The other story Glick shares in the book is about a boy who lived on a farm in Western New York. He had been medevaced to Women & Children’s Hospital of Buffalo suffering from hemolytic uremic syndrome after swimming in a pond contaminated with e coli from cow manure. Most patients with this condition experience renal failure that is often reversible with dialysis.

Glick says that to be safe, he decided to expedite a nephrologist’s request to place a dialysis catheter the next morning. He placed it the same evening of admission.

While in the operating room, the patient spontaneously hemolyzed red blood cells, became hyperkalemic and his heart stopped; CPR was started. Glick says that because this happened in the operating room, the surgical team was able to place the patient on extracorporeal support in less than 20 minutes, all while continuing CPR.

“If we’d not been by his side and in the operating room ready to go, this patient would have died,” he says.

The child subsequently recovered and returned to his life on the farm.     

“If any of the circumstances of this case were different,” Glick says, “there might have been a tragic outcome. Again, another miracle had occurred.”   

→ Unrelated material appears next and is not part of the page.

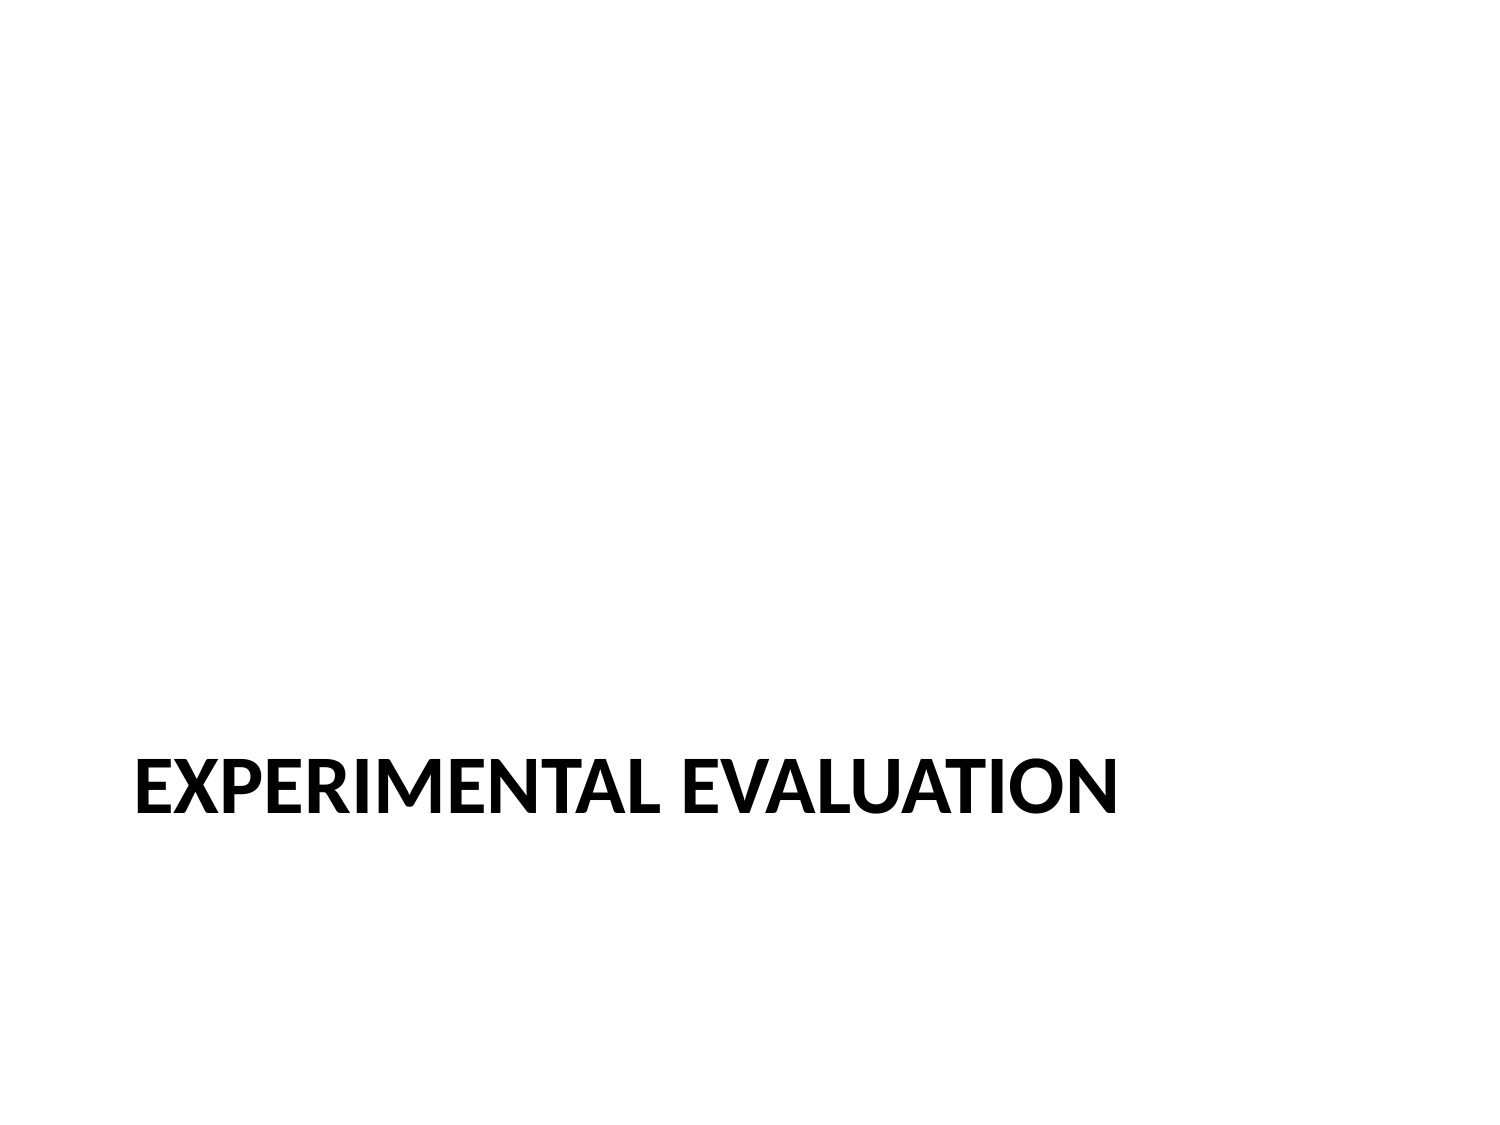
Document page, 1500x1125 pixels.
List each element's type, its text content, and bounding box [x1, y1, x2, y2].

Among the other miracles recounted in the book are stories of a 9-year-old boy who was decapitated in a horrific car accident but survived without neurological damage; a woman who conceived and delivered a healthy baby, despite having had both of her fallopian tubes surgically removed; and a man in need of a heart transplant whose heart began healing itself.

The book offers insight into the lives of these doctors and how the miracles they’ve experienced have influenced their lives and careers, and what these outcomes mean to both the doctors and patients.    

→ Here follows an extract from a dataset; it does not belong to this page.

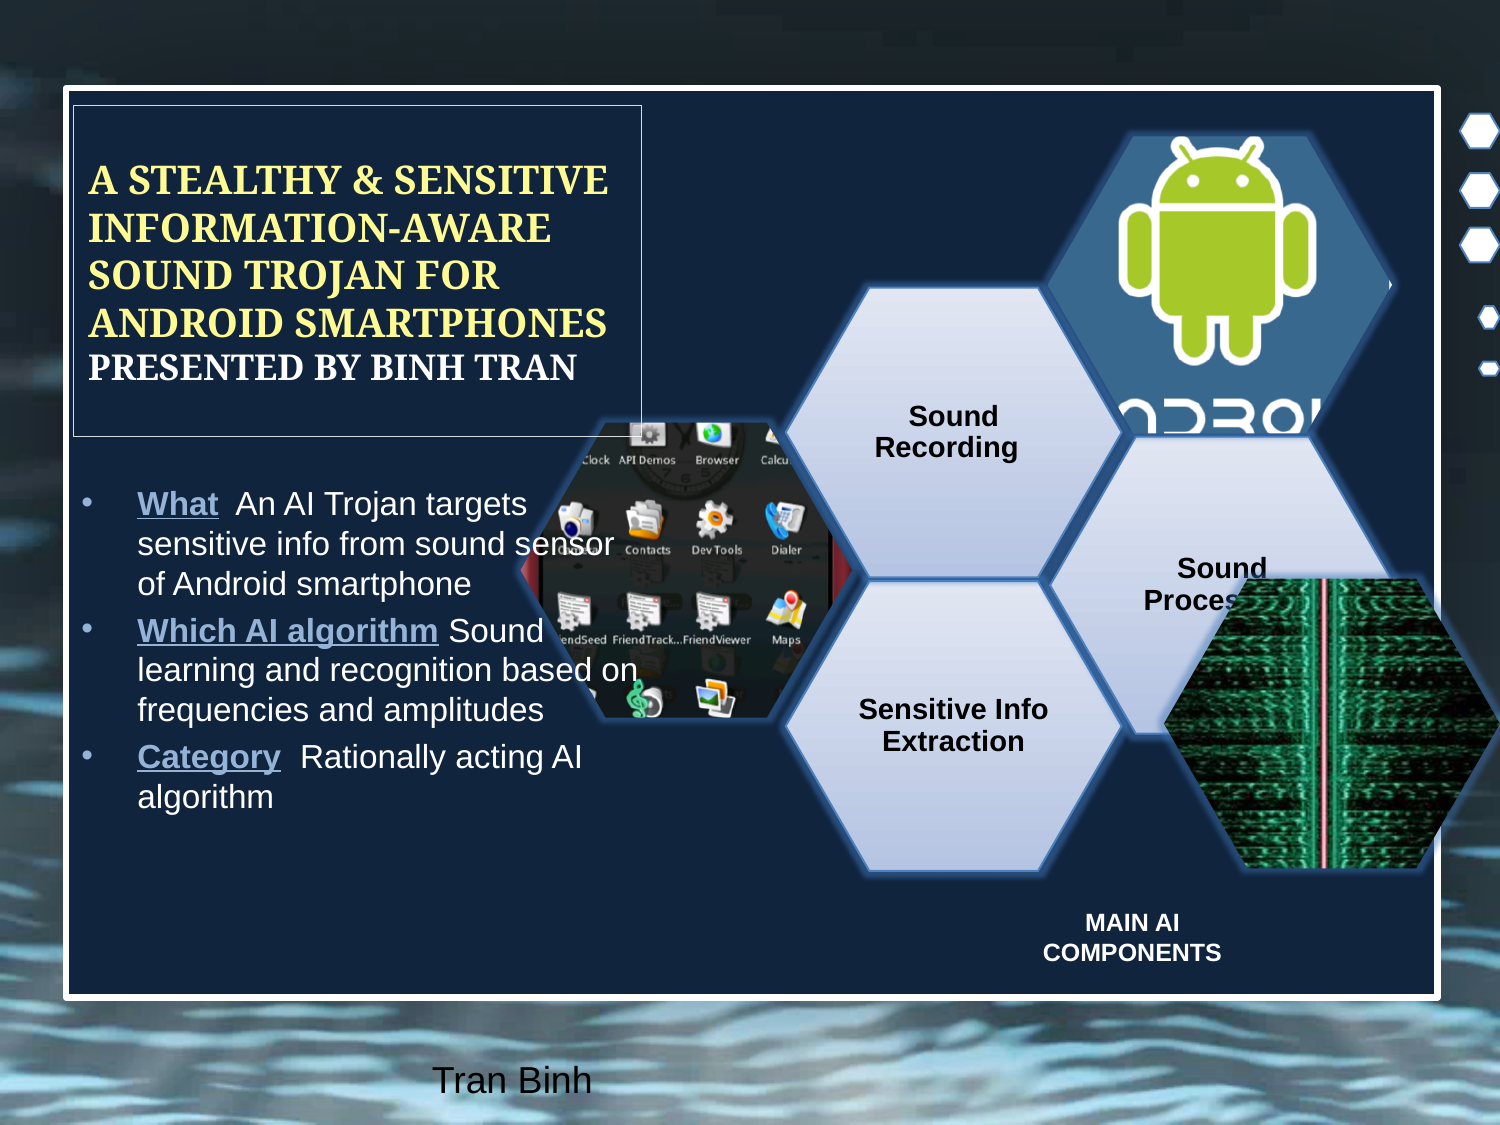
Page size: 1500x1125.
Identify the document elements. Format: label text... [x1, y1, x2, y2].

“A miracle occurs when, despite the expertise, teamwork, efforts and understanding of the human condition, a patient’s survival or quality of life defies all the odds and logic, and is otherwise not explainable,” Glick notes.

All proceeds from the book are being donated to charities chosen by the contributing physicians and patients.

The book is available for purchase online.

Glick says he and Rotbart will appear on WKBW-TV’s “AM Buffalo” program to talk about the book. The broadcast is scheduled for 10 a.m. Oct. 20.